* Extract:
Image generated with Claude
Rates hit a scary 7.79% in late 2023 and a lot of buyers simply sat on the sidelines. Today we're sitting around 6.36% and trending down. Not the sub-3% days of 2021, but meaningfully better. For a $750K loan, that difference is roughly $500/month.
With the median home price of $905K and a 20% down payment ($181K), your monthly payment at this rate would come out to $4,516. This is not even factoring in the other expenses that come with owning real estate. Property tax, home owner’s insurance, maintenance and potential HOA.
With that daunting information out of the way, we need to get a pulse on how the rental market reacts to this. With a lot of the population being barred out of the buying game, it is important to know where rentals are.
Renting in San Diego right now: is it actually the smarter move?

Hines Riverwalk Development Coming to Mission Valley
It obviously depends who you ask, Boomers will tell you renting is throwing away potential equity building activity in a home. The numbers tell an interesting story. Boomers will tell you renting is throwing away potential equity building activity in a home.
The San Diego rental market is softening in 2026. Vacancy has climbed to 5.4%, up from historic lows near 2.6% in 2021, and the main driver is a massive wave of new supply. Over 6,200 units were delivered in 2025, with another 4,000 projected for 2026. That's more than 10,000 new rental units in two years flooding a market that historically absorbs around 3,000 per year. For renters, that's actually great news.
Rent declines of 1%-7.5% percent have appeared across most unit types, and many landlords are now offering move-in specials and more flexible terms. As of May 2026, the median rent across all bedroom types in San Diego sits around $2,751, down about 2% from a year ago.
Compare that to buying: as we showed above, a mortgage on a median-priced San Diego home runs around $4,516/month. Roughly $1,500 more per month than a typical two-bedroom rental. That gap is real, and for a lot of people it's the difference between financial breathing room and being house-poor.
The bottom line: renting is genuinely favorable right now on a monthly cash basis. But if you're planning to stay in San Diego for 5+ years and can manage the down payment, buying still builds long-term wealth that renting simply can't match.
Where’s the action? Neighborhood Spotlight

If you’ve spent any time in San Diego, you know that North Park has a certain energy. Walkable streets, independent coffee shops, some of the best restaurants in the city and now, a lot of cranes scraping the skyline.

* Material shown:
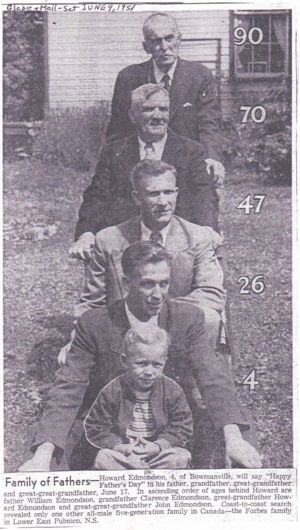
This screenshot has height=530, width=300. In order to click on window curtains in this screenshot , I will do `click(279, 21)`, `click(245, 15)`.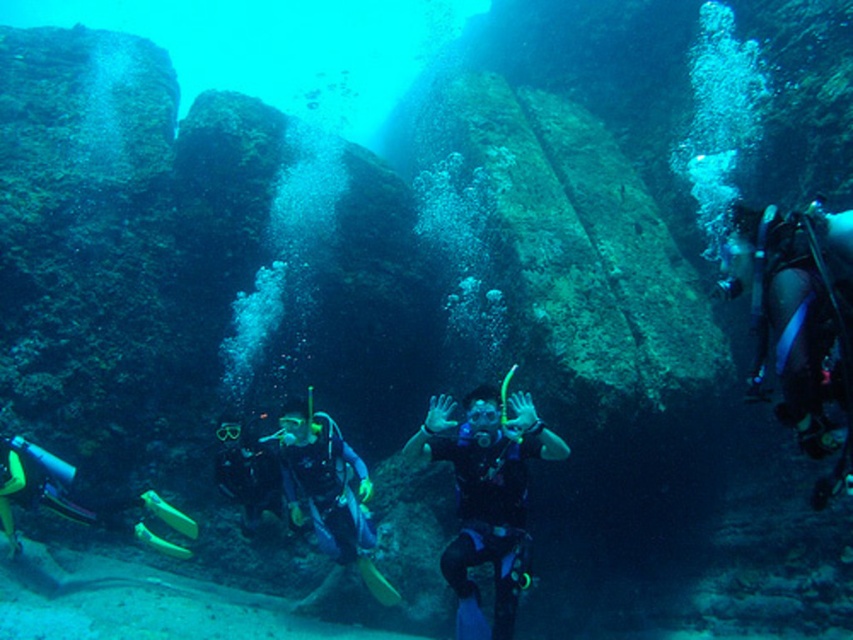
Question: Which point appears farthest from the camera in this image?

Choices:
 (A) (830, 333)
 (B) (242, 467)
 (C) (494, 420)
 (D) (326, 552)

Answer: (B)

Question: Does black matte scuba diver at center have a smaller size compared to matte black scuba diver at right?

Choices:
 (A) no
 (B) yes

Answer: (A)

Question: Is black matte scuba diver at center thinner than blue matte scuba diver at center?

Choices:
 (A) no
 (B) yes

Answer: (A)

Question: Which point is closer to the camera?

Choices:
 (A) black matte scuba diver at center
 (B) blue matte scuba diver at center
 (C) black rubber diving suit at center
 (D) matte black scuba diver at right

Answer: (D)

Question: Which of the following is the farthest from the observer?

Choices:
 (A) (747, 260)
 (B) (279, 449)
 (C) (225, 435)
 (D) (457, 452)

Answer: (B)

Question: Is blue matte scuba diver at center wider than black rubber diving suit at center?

* Activity list:
A - From the San Diego housing article, list the costs of owning a home that it says the $4,516 monthly payment leaves out.
B - Answer from the San Diego housing article:
(i) What median home price does it use for its mortgage figure?
(ii) What vacancy rate does it give for the San Diego rental market in 2026?
(iii) How many rental units does it say were delivered in 2025?
C - Carry the San Diego housing article forward from its last sentence, continuing the North Park spotlight.

* Expected responses:
A - Property tax, home owner's insurance, maintenance, and potential HOA.

B -
(i) $905K
(ii) 5.4%
(iii) Over 6,200

C -
The neighborhood is in the middle of a quiet but significant push, and two projects in particular tell the story well.
Currently underway, A new 78-unit affordable housing development is coming to the corner of 30th and Gunn Street, the former site of a community garden owned by St. Luke's Episcopal Church. The eight-story building will have income-restricted units for residents earning between 30-70% of the San Diego County Area Median Income, with a mix of studios, one-bedrooms, and two-bedrooms. The project broke ground in 2025 and represents a broader trend of faith-owned land being put to use for housing in supply-constrained neighborhoods.

30th and Gunn St - Rendered Development
Further more, on March 19, 2026, the San Diego Planning Commission unanimously approved a seven-story, 92-unit apartment tower at 2906 University Avenue - right in the heart of North Park. The developer, Purpose Real Estate, will rehabilitate a nearly 100 year old Spanish Colonial Revival building, that dates back to 1929, while adding 76 market-rate units and 16 deed-restricted affordable units above it. The 6-0 vote sailed through the commission with almost no public push back. Construction is expected to begin sometime in 2027-2028.
Zooming out, the city's long-term vision for North Park is a more walkable, densely populated community that blends retail, residences, and business — replacing aging mini-complexes from the 1960s and 70s with new mixed-use developments that put ground-floor shops beneath modern apartments.
That's all the dirt for this week, San Diego.